Oh, gosh, Brian, you MUST try the Lumiere Noire - I don't get cuminy sweat out of it, but I'd say Rose and Narcissus do the Naughty Tango, with Patchouli trying to talk them into making it a threesome. Haven't tried the Pour Homme.

I liked Natori very much but decided I didn't need it. Lots of plum, slight aldehydic fizz, white flowers, and Opium-style balsamic resins (which I struggle with anyway). I wouldn't call it subtle, but I have this sillage guideline of not wafting past a three-foot radius. If Opium felt just right to you in terms of presence, Natori might be too subtle for you. Worth trying, though.

Smedley said...

I've been a long-time reader, but I have never left you any comments or messages. I'm sorry about that and decided to rectify my lapse. For those of you who write, I'm sure you wonder if anyone is reading? Well,I'm certain that there are bunches of folks who read the marvelous "I Smell Therefore I Am" blog and who are lurkers like me.
I check this blog daily to find any new entries. Brian and Abigail - you have become favorites of mine. Thank you so much for taking the time and effort to write such articulate, informative, and clever pieces. I am always thrilled to see there has been a new entry posted.

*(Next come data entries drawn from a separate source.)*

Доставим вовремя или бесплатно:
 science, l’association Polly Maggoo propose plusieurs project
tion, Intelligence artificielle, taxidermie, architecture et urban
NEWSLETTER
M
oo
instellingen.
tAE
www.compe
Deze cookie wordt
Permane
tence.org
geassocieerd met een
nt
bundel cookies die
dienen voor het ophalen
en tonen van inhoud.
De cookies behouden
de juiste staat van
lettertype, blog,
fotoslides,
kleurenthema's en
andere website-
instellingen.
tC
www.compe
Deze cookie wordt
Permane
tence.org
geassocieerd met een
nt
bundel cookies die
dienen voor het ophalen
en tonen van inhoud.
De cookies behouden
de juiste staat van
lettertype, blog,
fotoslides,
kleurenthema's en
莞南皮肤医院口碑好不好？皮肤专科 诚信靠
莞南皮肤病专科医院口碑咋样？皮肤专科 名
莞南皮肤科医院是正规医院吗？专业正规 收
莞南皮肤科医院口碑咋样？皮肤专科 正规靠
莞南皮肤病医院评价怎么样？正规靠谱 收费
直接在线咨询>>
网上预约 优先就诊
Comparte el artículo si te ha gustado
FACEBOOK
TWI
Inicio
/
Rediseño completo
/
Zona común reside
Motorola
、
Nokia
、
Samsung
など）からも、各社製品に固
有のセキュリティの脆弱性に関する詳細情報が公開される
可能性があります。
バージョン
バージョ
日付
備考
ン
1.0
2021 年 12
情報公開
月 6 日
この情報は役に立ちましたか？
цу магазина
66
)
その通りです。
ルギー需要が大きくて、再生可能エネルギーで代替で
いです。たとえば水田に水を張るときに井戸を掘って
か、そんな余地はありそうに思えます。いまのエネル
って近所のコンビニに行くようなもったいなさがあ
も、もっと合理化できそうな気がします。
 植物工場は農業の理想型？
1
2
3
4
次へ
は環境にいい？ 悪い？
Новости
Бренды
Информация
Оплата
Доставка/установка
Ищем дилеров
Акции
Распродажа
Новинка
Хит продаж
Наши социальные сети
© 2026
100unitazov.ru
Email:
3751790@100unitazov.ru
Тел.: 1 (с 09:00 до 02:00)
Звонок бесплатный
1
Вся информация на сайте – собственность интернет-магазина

As long as you write, I will read. Thanks!!

Tania said...

Brian,
belated Happy Holidaze to you, too!

Yup, considering how many there are in the line, that's quite a coincidence.
Well, I sniffed a few of them at the Boadi stand in Selfridges (I don't remember which ones exactly), but that note only stood out to me in Explorer and Complex. There were plenty more I didn't get around to, though.
Tarry? Yes, it could be that - I couldn't find the exact word for the note in my scent vocabulary. With Explorer, it's more noticeable nose to wrist than in sillage. But with Complex, it seems stronger.

dea said...

i *loved* this post.

i haven't met any of my online fragrance friends, either. sometimes i have dreams about them- which kind of embarrasses me.
but after reading this post i realized there are not many people i interact with in my day to day life that provoke such a wide range of feelings and thoughts and make me laugh so often.

thank you for making life a little more interesting and meaningful.

Brian said...

Thanks so much, Smedley. There are many reasons people blog. I'm not sure why we do. The fact is you never really know who's reading. So it's great to hear every once in a while that people enjoy what you're doing. We'll try not to disappoint.